- **To do**
Print the records exactly as written, and let no picture into the answer.

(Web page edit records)
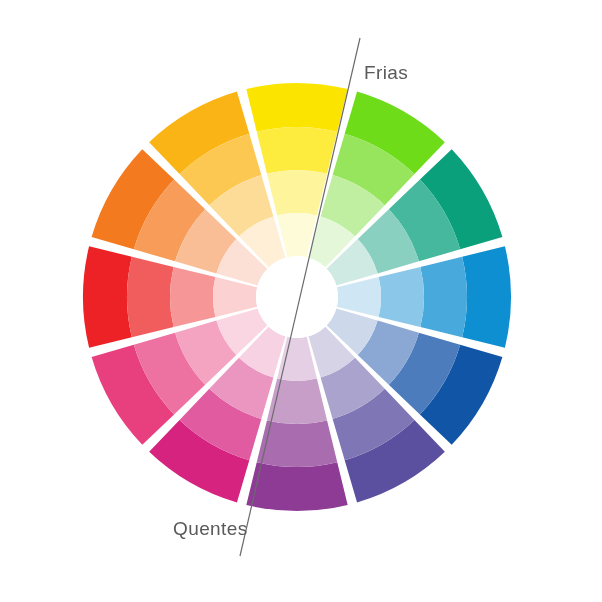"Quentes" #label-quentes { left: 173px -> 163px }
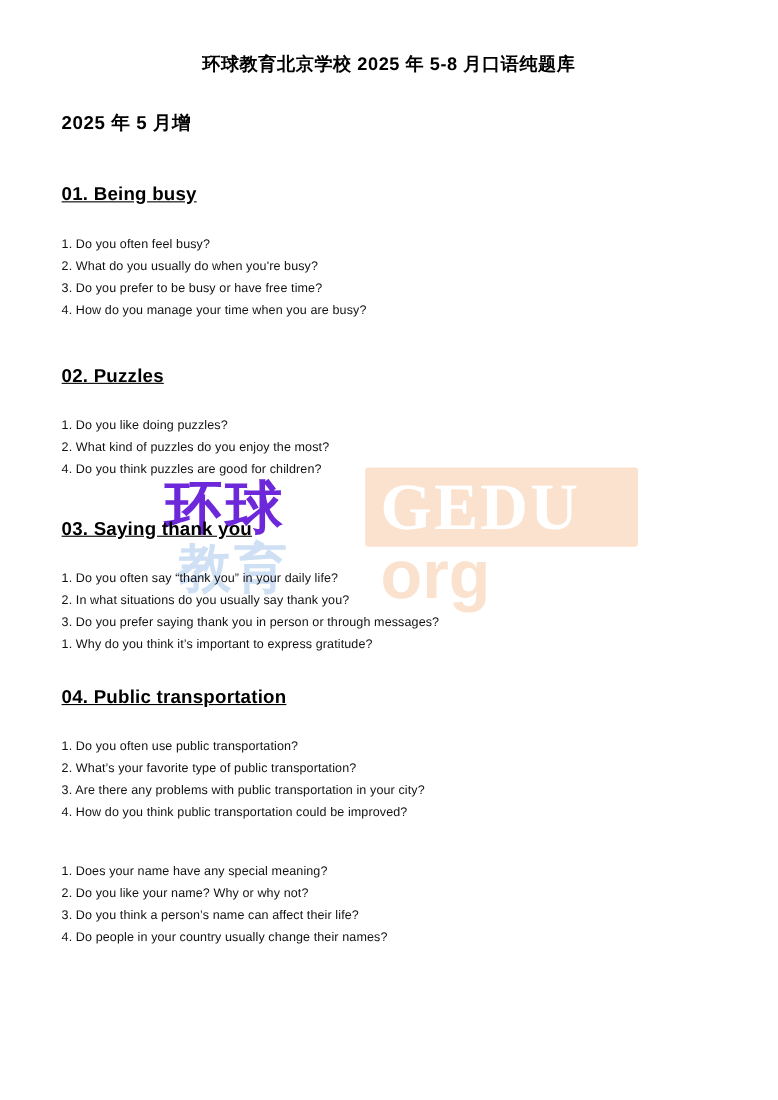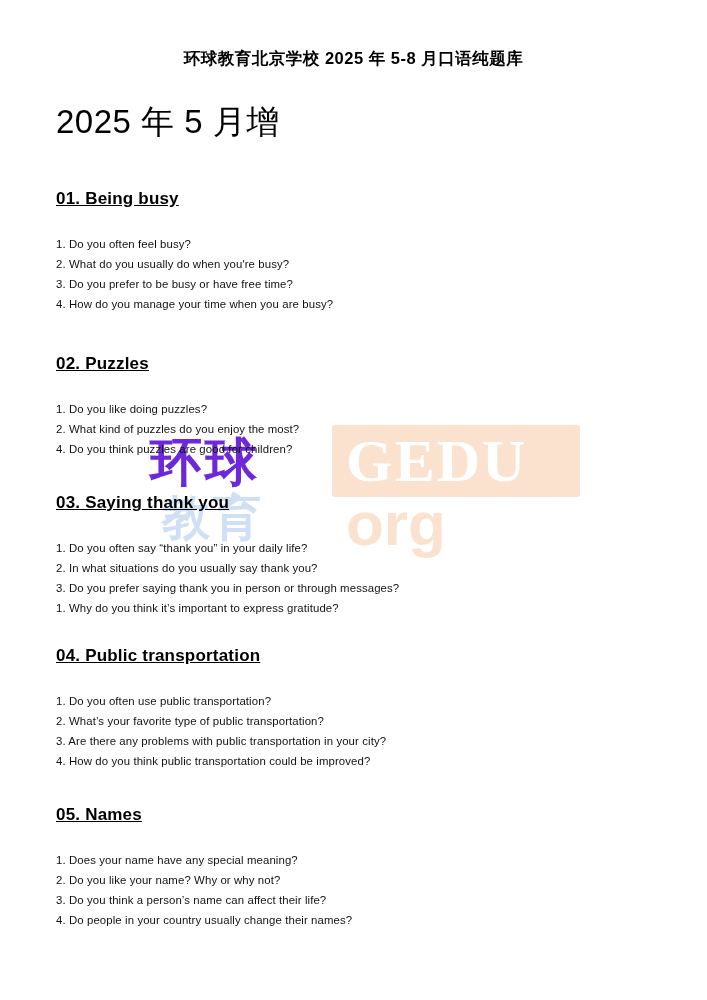"2025 年 5 月增" .doc-title { font-size: 33px -> 17px; font-weight: normal -> bold }
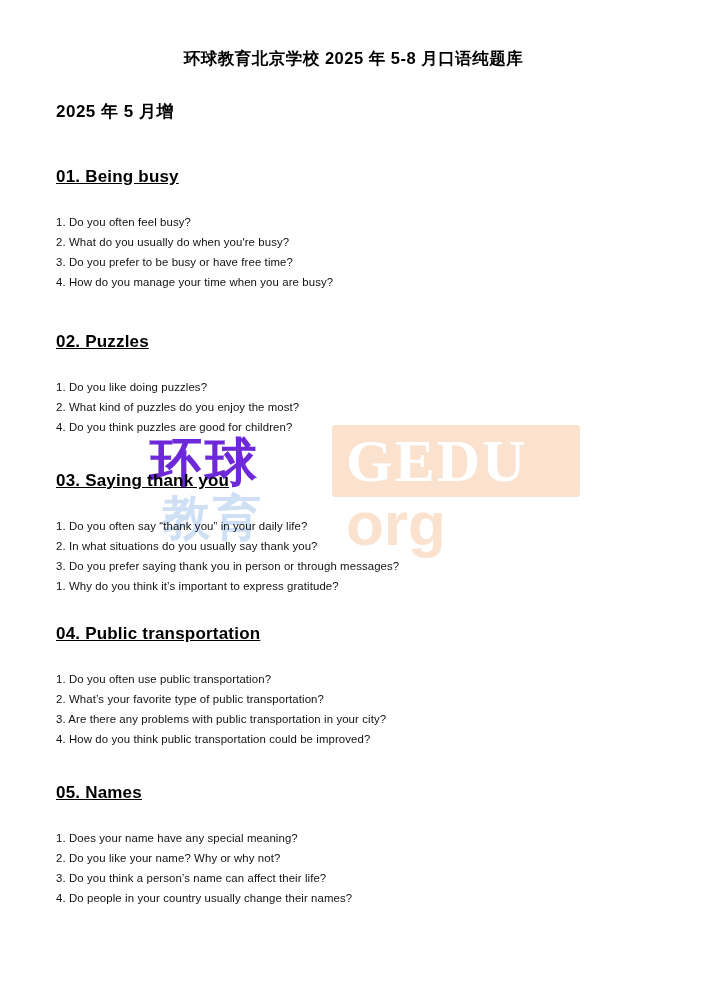"05. Names" h2.section-title { html: <h2>05. Names</h2> -> none }
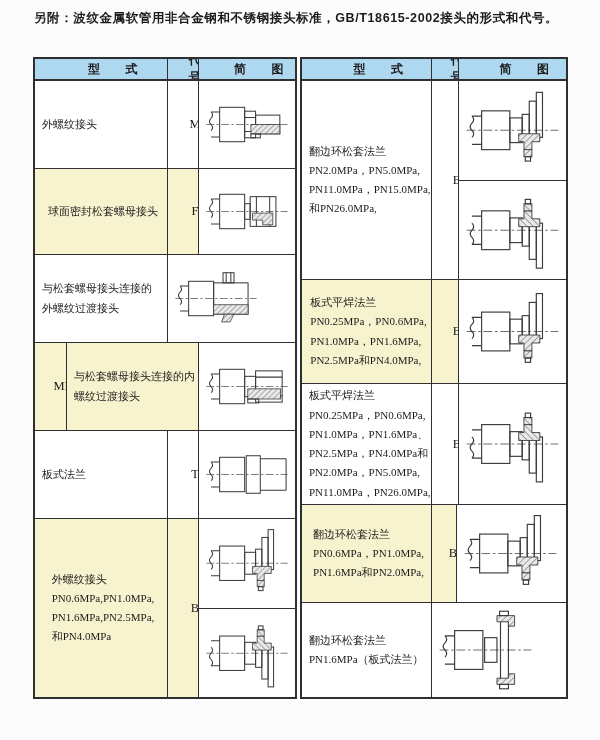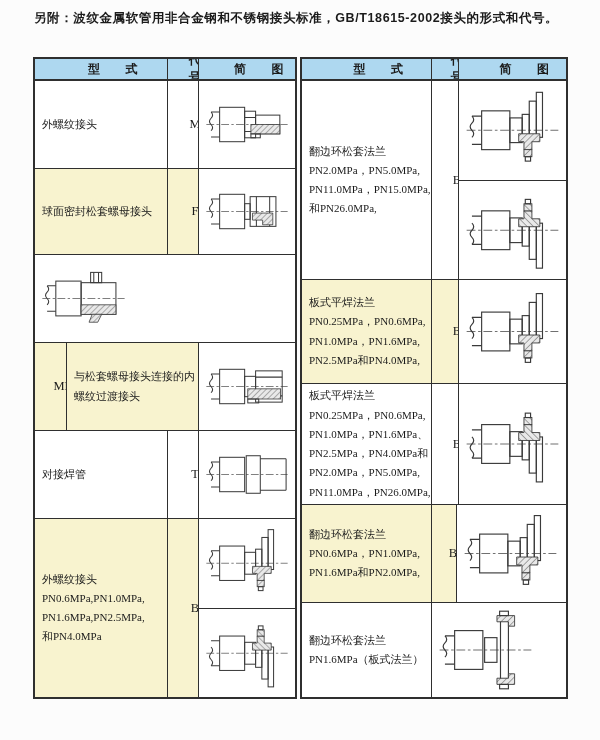"球面密封松套螺母接头" .hl { justify-content: none -> center }
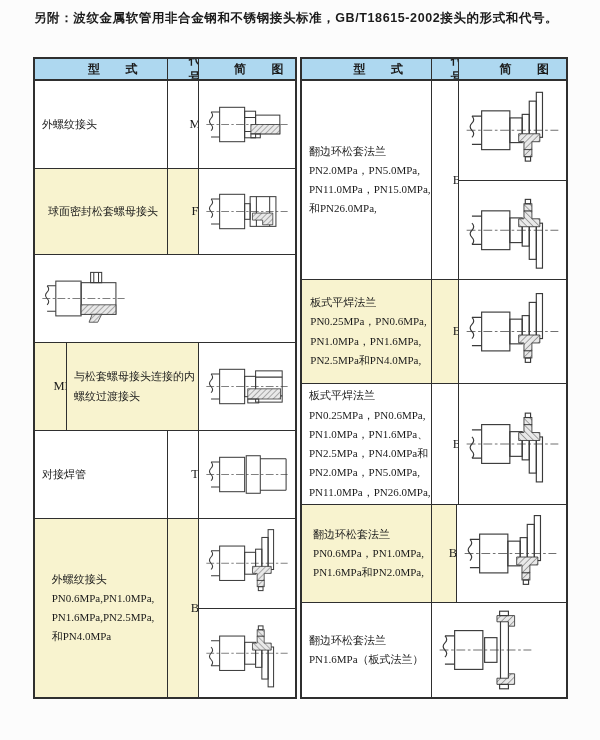"与松套螺母接头连接的" div.cell { html: none -> <div> <div>与松套螺母接头连接的 外螺纹过渡接头</div> </div> }
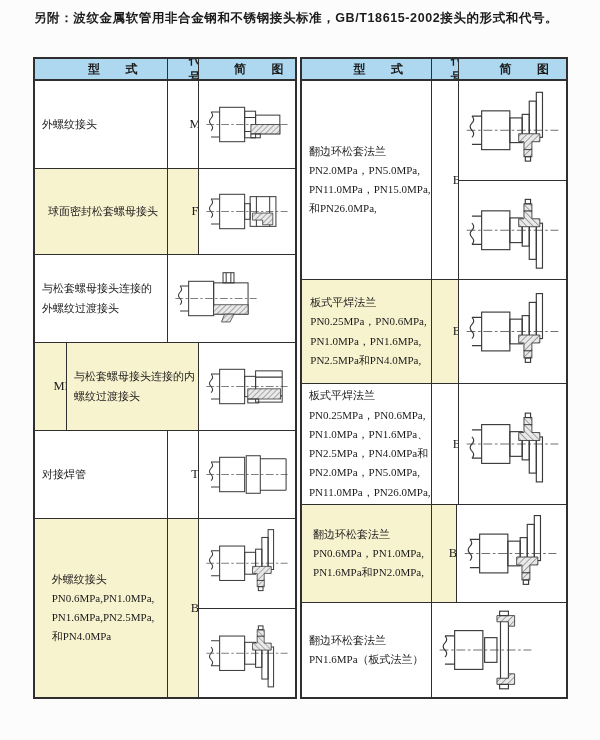"对接焊管" div.type-text { text: 对接焊管 -> 板式法兰 }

- **Solution**
"Quentes" #label-quentes { left: 173px -> 163px }
"2025 年 5 月增" .doc-title { font-size: 33px -> 17px; font-weight: normal -> bold }
"05. Names" h2.section-title { html: <h2>05. Names</h2> -> none }
"球面密封松套螺母接头" .hl { justify-content: none -> center }
"与松套螺母接头连接的" div.cell { html: none -> <div> <div>与松套螺母接头连接的 外螺纹过渡接头</div> </div> }
"对接焊管" div.type-text { text: 对接焊管 -> 板式法兰 }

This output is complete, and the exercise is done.